The change of biochemical indexes in liver function is that the body has started the compensation mechanism (self-protection), which can protect the body from damage when the external low-intensity stimulation. In the case of functional decompensation, cell damage will be shown and there will be obvious changes in morphology. Since we used the model of acute liver injury induced by intraperitoneal injection, the animals were killed 5 hours after injection, and the relevant indexes were detected. Therefore, there was no obvious morphological change in the liver, so no obvious histopathological changes were observed in the section.
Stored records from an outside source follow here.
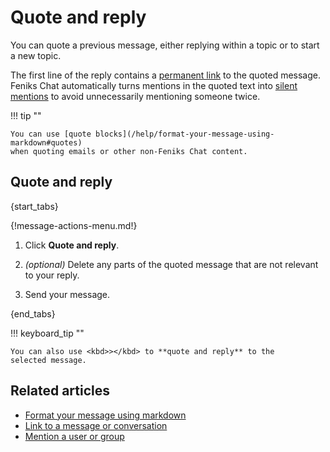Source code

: # Quote and reply

You can quote a previous message, either replying within a topic or to
start a new topic.

The first line of the reply contains a [permanent link][link-to-message]
to the quoted message. Feniks Chat automatically turns mentions in the quoted text
into [silent mentions](/help/mention-a-user-or-group#silently-mention-a-user)
to avoid unnecessarily mentioning someone twice.

!!! tip ""

    You can use [quote blocks](/help/format-your-message-using-markdown#quotes)
    when quoting emails or other non-Feniks Chat content.

## Quote and reply

{start_tabs}

{!message-actions-menu.md!}

1. Click **Quote and reply**.

1. *(optional)* Delete any parts of the quoted message that are not
   relevant to your reply.

1. Send your message.

{end_tabs}

!!! keyboard_tip ""

    You can also use <kbd>></kbd> to **quote and reply** to the
    selected message.

## Related articles

* [Format your message using markdown](/help/format-your-message-using-markdown)
* [Link to a message or conversation][link-to-message]
* [Mention a user or group](/help/mention-a-user-or-group)

[link-to-message]: /help/link-to-a-message-or-conversation
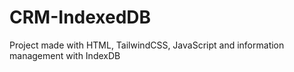 # CRM-IndexedDB

Project made with HTML, TailwindCSS, JavaScript and information management with IndexDB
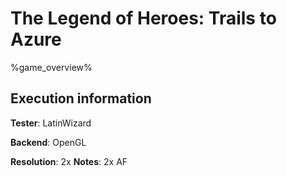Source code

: # The Legend of Heroes: Trails to Azure 

%game_overview%

## Execution information

**Tester**: LatinWizard

**Backend**: OpenGL

**Resolution**: 2x
**Notes**: 2x AF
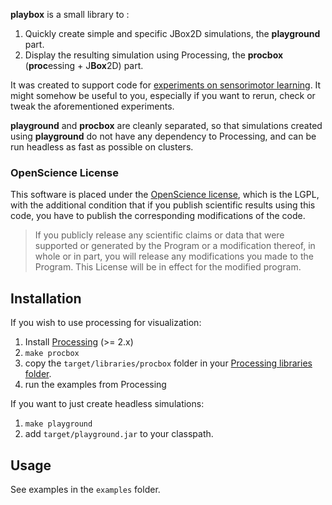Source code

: **playbox**  is a small library to :

1. Quickly create simple and specific JBox2D simulations, the **playground** part.
1. Display the resulting simulation using Processing, the **procbox** (**proc**essing + J**Box**2D) part.

It was created to support code for [experiments on sensorimotor learning](http://fabien.benureau.com). It might somehow be useful to you, especially if you want to rerun, check or tweak the aforementioned experiments.

**playground** and **procbox** are cleanly separated, so that simulations created using **playground** do not have any dependency to Processing, and can be run headless as fast as possible on clusters.

### OpenScience License

This software is placed under the [OpenScience license](http://fabien.benureau.com/openscience.html), which is the LGPL, with the additional condition that if you publish scientific results using this code, you have to publish the corresponding modifications of the code.

> If you publicly release any scientific claims or data that were supported or generated by the Program or a modification thereof, in whole or in part, you will release any modifications you made to the Program. This License will be in effect for the modified program. 


## Installation

If you wish to use processing for visualization:

1. Install [Processing](http://www.processing.org) (>= 2.x)
1. `make procbox`
1. copy the `target/libraries/procbox` folder in your [Processing libraries folder](http://wiki.processing.org/w/How_to_Install_a_Contributed_Library).
1. run the examples from Processing

If you want to just create headless simulations:

1. `make playground`
1. add `target/playground.jar` to your classpath.

## Usage

See examples in the `examples` folder.

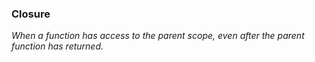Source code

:### Closure

*When a function has access to the parent scope, even after the parent function has returned.*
Based on the experimental results, the medium-dose and high-dose of Xwak have shown the hepatoprotective effect in acute alcoholic liver injury mice and similar to silybin potency. The dose of Xwak administered is larger than silybin, which is calculated based on the specifications of clinical medications. Therefore, compared with the positive drug silybin, as a classic folk prescription, Xwak has a certain hepatoprotective effect in acute alcoholic liver injury mice. Furthermore, some of the detection indexes in this study will be carried out in the follow-up experiments.

In conclusion, our findings showed hepatoprotective influence of Xwak through activation of ERK/NF-κB and Nrf2/HO-1 signaling pathways to regulate the redox balance and reduce the oxidative stress-induced inflammatory response. This study may provide a reliable scientific basis for the clinical application of Xwak.